Here is my version of the function, using dynamic programming. A vector of size n+1 is initialized to 0, except that the 0'th item is initially 1. Then for each possible coin (the outer do loop), each vector element (the inner do loop) starting from the k'th, where k is the value of the coin, is incremented by the value at the current index minus k.

(define (counts xs n)
  (let ((cs (make-vector (+ n 1) 0)))
    (vector-set! cs 0 1)
    (do ((xs xs (cdr xs)))
        ((null? xs) (vector-ref cs n))
      (do ((x (car xs) (+ x 1))) ((< n x))
        (vector-set! cs x (+ (vector-ref cs x)
          (vector-ref cs (- x (car xs)))))))))

> (counts '(1 5 10 25 50) 100)
292

You can run this program at http://ideone.com/EiOVY.

2
votes

So, in this thread, the original asker of the question comes up with a sound answer via modularization. I would suggest, however, that his code can easily be optimized if you notice that cc-pennies is entirely superfluous (and by extension, so is cc-nothing)

See, the problem with the way cc-pennies is written is that, because there's no lower denomination to go, all it will do by mimicking the structure of the higher denomination procedures is iterate down from (- amount 1) to 0, and it will do this every time you pass it an amount from the cc-nickels procedure. So, on the first pass, if you try 1 dollar, you will get an amount of 100, so (- amount 1) evaluates to 99, which means you'll undergo 99 superfluous cycles of the cc-pennies and cc-nothing cycle. Then, nickels will pass you 95 as amount, so you get 94 more wasted cycles, so on and so forth. And that's all before you even move up the tree to dimes, or quarters, or half-dollars.

By the time you get to cc-pennies, you already know you just want to up the accumulator by one, so I'd suggest this improvement:

(define (count-change-iter amount)
    (cc-fifties amount 0))

(define (cc-fifties amount acc)
    (cond ((= amount 0) (+ 1 acc))
        ((< amount 0) acc)
        (else (cc-fifties (- amount 50)
                (cc-quarters amount acc)))))

(define (cc-quarters amount acc)
    (cond ((= amount 0) (+ 1 acc))
        ((< amount 0) acc)
        (else (cc-quarters (- amount 25)
                (cc-dimes amount acc)))))

(define (cc-dimes amount acc)
    (cond ((= amount 0) (+ 1 acc))
        ((< amount 0) acc)
        (else (cc-dimes (- amount 10)
                (cc-nickels amount acc)))))

(define (cc-nickels amount acc)
    (cond ((= amount 0) (+ 1 acc))
        ((< amount 0) acc)
        (else (cc-nickels (- amount 5)
                (cc-pennies amount acc)))))
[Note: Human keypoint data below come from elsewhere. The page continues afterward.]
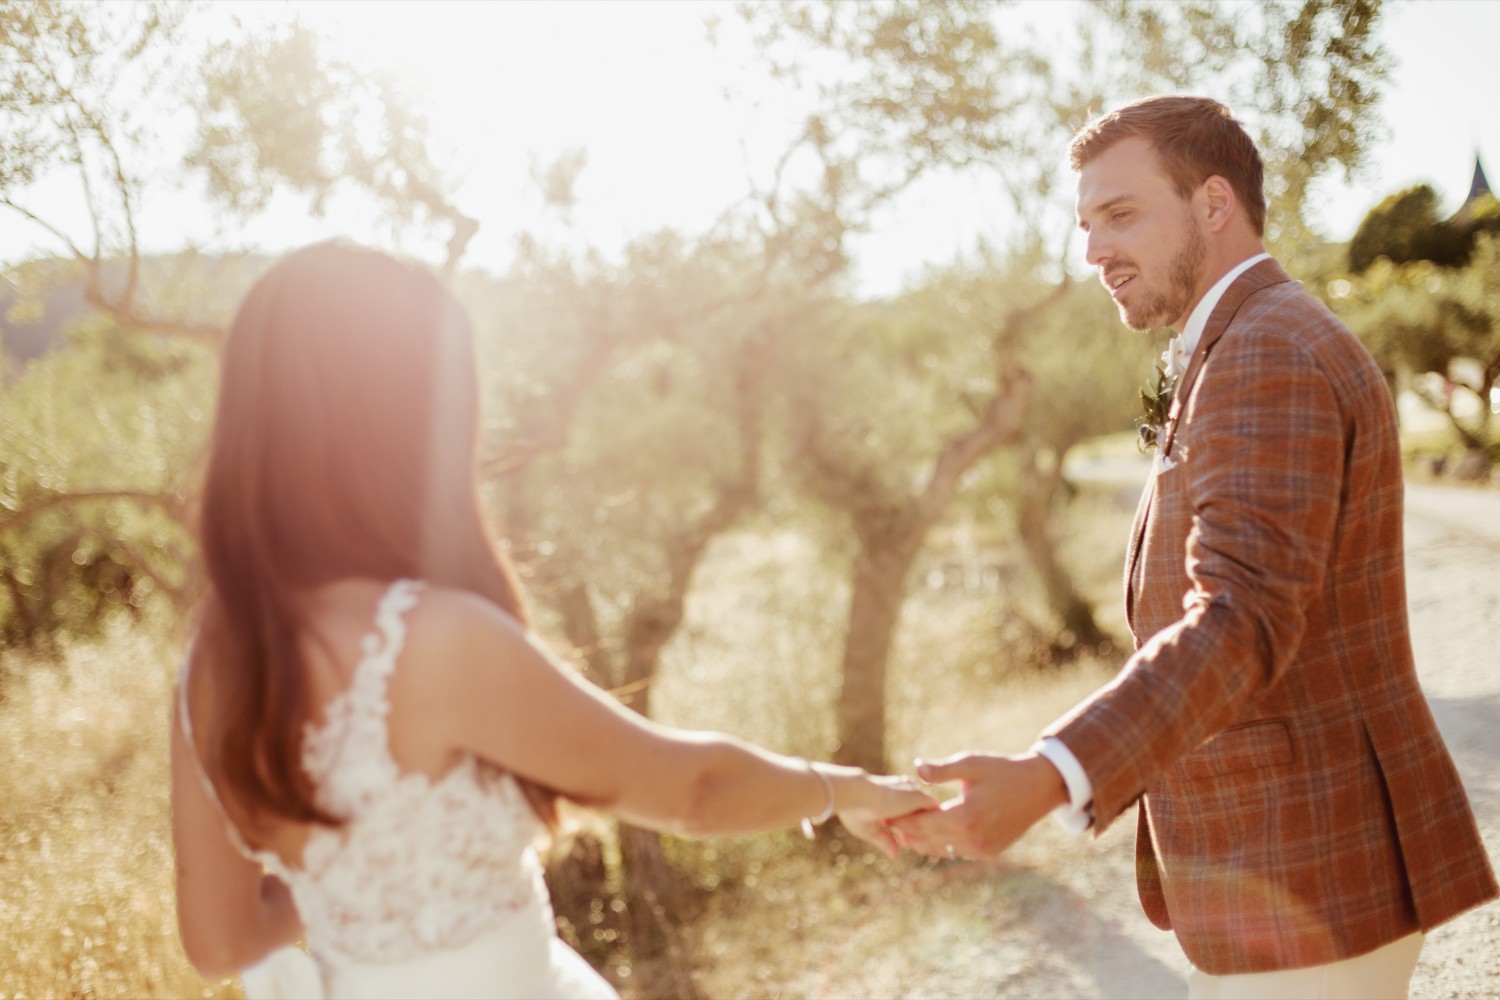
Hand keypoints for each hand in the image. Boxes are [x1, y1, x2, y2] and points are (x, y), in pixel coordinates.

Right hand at [831, 771, 936, 859]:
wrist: (855, 794)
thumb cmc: (854, 811)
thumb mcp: (870, 829)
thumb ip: (885, 840)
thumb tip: (895, 855)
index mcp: (887, 795)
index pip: (903, 810)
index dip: (905, 828)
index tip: (905, 844)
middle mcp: (900, 791)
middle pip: (916, 811)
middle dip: (918, 830)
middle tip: (920, 850)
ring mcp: (910, 793)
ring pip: (926, 812)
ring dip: (925, 829)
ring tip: (923, 849)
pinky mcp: (920, 797)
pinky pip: (933, 812)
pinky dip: (931, 825)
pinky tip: (928, 840)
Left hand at [884, 752, 1065, 859]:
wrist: (1038, 787)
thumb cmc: (1002, 771)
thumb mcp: (971, 764)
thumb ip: (941, 770)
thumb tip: (916, 769)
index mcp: (965, 818)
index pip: (923, 825)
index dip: (902, 821)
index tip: (886, 815)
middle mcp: (973, 840)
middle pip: (928, 841)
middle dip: (908, 832)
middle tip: (888, 824)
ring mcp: (982, 850)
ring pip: (942, 850)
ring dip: (924, 840)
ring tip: (905, 830)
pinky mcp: (990, 853)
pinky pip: (958, 851)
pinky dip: (943, 843)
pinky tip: (931, 832)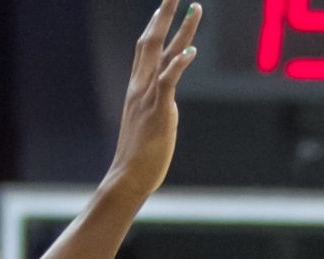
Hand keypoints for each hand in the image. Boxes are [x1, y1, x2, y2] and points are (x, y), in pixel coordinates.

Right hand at [107, 2, 201, 199]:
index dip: (154, 25)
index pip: (144, 48)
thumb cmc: (138, 155)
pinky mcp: (159, 110)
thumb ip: (155, 107)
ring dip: (181, 29)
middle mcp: (140, 86)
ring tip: (196, 8)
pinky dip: (179, 64)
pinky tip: (192, 51)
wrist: (127, 176)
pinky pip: (168, 81)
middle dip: (165, 14)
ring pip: (163, 54)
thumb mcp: (146, 123)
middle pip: (151, 41)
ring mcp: (148, 97)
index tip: (163, 7)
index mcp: (137, 88)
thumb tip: (166, 105)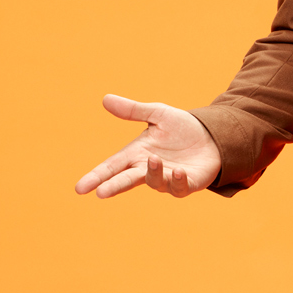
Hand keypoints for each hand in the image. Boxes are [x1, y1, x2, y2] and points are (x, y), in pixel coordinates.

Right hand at [74, 94, 221, 197]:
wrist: (213, 136)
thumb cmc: (182, 128)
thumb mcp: (158, 114)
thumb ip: (133, 111)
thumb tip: (105, 99)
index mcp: (137, 154)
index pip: (112, 167)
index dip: (96, 177)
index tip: (80, 188)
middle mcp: (148, 169)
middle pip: (126, 180)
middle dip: (113, 186)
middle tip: (101, 192)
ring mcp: (167, 179)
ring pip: (154, 182)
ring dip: (152, 173)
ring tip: (153, 160)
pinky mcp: (187, 184)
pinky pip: (179, 187)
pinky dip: (177, 180)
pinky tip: (177, 171)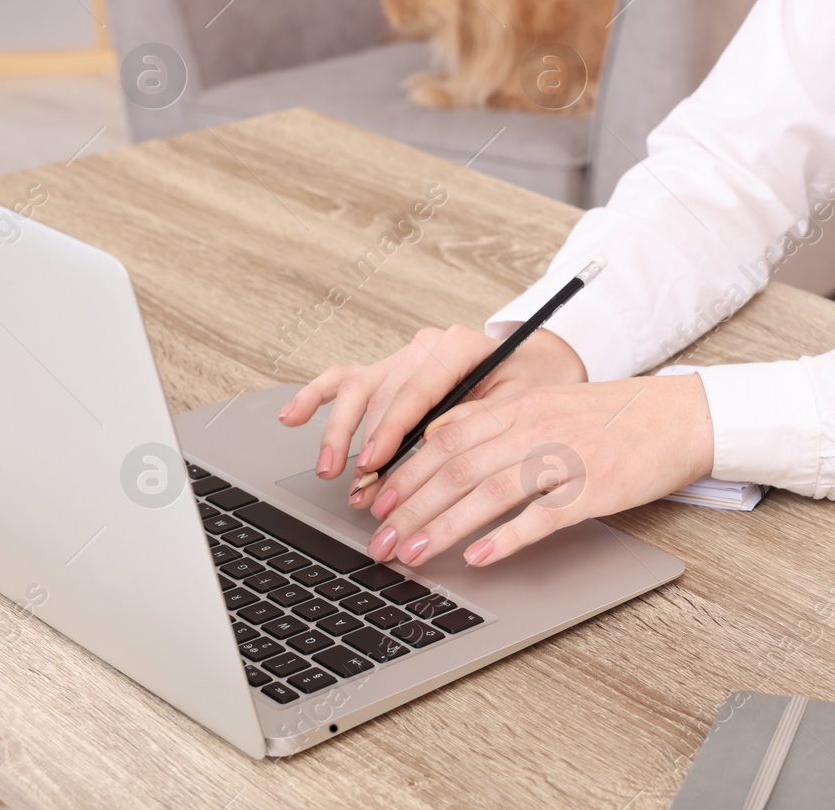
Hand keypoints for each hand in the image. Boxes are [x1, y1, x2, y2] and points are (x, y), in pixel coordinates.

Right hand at [277, 326, 587, 503]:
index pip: (416, 388)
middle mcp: (426, 347)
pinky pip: (344, 379)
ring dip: (340, 432)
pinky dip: (316, 397)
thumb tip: (434, 439)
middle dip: (367, 446)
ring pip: (358, 390)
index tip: (374, 463)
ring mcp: (403, 359)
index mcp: (460, 346)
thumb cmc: (538, 382)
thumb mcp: (524, 399)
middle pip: (383, 395)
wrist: (541, 365)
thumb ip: (481, 415)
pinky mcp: (389, 373)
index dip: (391, 429)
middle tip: (359, 488)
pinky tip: (293, 417)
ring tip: (331, 470)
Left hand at [362, 373, 712, 567]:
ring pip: (488, 491)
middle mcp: (537, 426)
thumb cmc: (617, 415)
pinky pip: (540, 515)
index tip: (377, 501)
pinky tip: (479, 556)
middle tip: (380, 540)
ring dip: (443, 526)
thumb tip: (440, 438)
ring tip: (413, 553)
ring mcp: (565, 457)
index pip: (446, 437)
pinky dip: (505, 537)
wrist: (682, 416)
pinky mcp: (593, 488)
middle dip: (410, 506)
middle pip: (457, 467)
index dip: (405, 471)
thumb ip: (498, 419)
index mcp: (522, 404)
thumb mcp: (550, 402)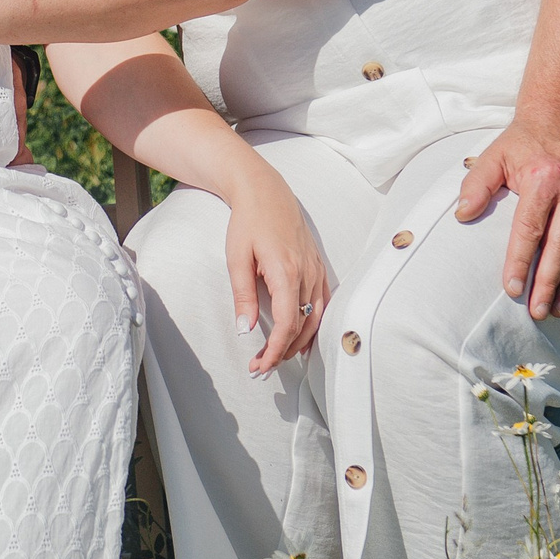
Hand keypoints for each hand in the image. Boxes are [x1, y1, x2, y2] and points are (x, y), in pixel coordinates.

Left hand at [225, 168, 329, 373]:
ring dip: (298, 342)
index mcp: (286, 272)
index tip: (260, 366)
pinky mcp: (319, 268)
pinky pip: (322, 304)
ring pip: (316, 318)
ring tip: (276, 356)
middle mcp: (307, 274)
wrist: (266, 191)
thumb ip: (243, 295)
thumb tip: (245, 331)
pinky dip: (313, 325)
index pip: (288, 324)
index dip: (275, 350)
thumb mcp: (237, 258)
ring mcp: (317, 271)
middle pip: (303, 326)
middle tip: (261, 367)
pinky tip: (299, 337)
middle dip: (283, 352)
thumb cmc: (247, 222)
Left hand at [454, 110, 559, 320]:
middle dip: (548, 282)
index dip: (520, 261)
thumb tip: (462, 215)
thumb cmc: (523, 144)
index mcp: (543, 179)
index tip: (512, 290)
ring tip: (558, 308)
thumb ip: (476, 185)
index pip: (530, 229)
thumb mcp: (494, 156)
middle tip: (537, 311)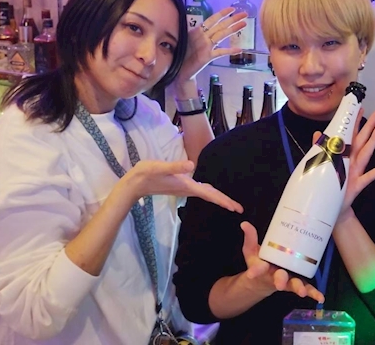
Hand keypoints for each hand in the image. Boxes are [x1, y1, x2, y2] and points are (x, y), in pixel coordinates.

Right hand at [121, 160, 242, 212]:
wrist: (134, 184)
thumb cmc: (146, 174)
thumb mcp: (160, 167)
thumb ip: (175, 166)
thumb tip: (192, 166)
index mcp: (187, 185)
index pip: (209, 194)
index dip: (223, 200)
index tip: (235, 208)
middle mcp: (187, 189)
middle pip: (210, 196)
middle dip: (225, 202)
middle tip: (239, 209)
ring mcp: (184, 189)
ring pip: (206, 195)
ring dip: (218, 198)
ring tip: (230, 203)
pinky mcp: (180, 187)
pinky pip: (200, 192)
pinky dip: (209, 194)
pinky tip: (210, 192)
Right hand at [174, 7, 248, 83]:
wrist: (180, 70)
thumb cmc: (184, 55)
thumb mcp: (191, 42)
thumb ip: (199, 35)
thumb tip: (208, 30)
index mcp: (197, 31)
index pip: (212, 19)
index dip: (222, 13)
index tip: (232, 8)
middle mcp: (202, 36)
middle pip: (220, 25)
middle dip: (233, 19)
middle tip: (245, 14)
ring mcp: (205, 46)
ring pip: (221, 35)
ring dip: (233, 29)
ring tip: (244, 24)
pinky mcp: (207, 56)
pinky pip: (220, 52)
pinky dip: (230, 51)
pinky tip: (239, 49)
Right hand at [239, 221, 325, 302]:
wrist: (265, 280)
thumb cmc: (260, 263)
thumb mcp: (251, 251)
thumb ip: (250, 238)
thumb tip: (245, 223)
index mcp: (264, 268)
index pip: (258, 268)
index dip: (255, 271)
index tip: (251, 274)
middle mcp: (276, 275)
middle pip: (279, 278)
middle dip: (280, 280)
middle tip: (279, 284)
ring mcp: (288, 279)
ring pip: (293, 284)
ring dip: (298, 288)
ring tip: (302, 292)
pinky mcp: (298, 281)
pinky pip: (306, 287)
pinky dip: (313, 293)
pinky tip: (320, 298)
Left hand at [312, 109, 374, 216]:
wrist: (335, 207)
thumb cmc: (332, 186)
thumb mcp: (324, 166)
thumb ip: (321, 149)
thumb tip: (317, 133)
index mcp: (344, 156)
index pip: (350, 135)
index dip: (354, 122)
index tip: (359, 109)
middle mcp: (352, 161)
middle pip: (361, 140)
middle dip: (369, 126)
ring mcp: (357, 172)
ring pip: (366, 153)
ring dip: (373, 141)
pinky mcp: (358, 185)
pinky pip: (369, 176)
(define (cc-pennies amount acc)
    (+ acc 1))

Hope you found this useful.

1
votes

The solution I came up with is to keep count of each type of coin you're using in a 'purse'

The main loop works like this; 'denom is the current denomination, 'changed is the total value of coins in the purse, 'given is the amount of change I need to make and 'clear-up-to takes all the coins smaller than a given denomination out of the purse.

#lang scheme
(define (sub changed denom)
  (cond
   ((> denom largest-denom)
    combinations)

   ((>= changed given)
    (inc-combinations-if (= changed given))

    (clear-up-to denom)
    (jump-duplicates changed denom)) ;checks that clear-up-to had any effect.

   (else
    (add-to-purse denom)
    (sub
     (purse-value)
     0
     ))))

(define (jump-duplicates changed denom)
  (define (iter peek denom)
    (cond
     ((> (+ denom 1) largest-denom)
      combinations)

     ((= peek changed)
      (begin
        (clear-up-to (+ denom 1))
        (iter (purse-value) (+ denom 1))))

      (else
       (sub peek (+ denom 1)))))
  (iter (purse-value) denom))

After reading Alex Martelli's answer I came up with the purse idea but just got around to making it work

-2
votes

You can solve it iteratively with dynamic programming in pseudo-polynomial time.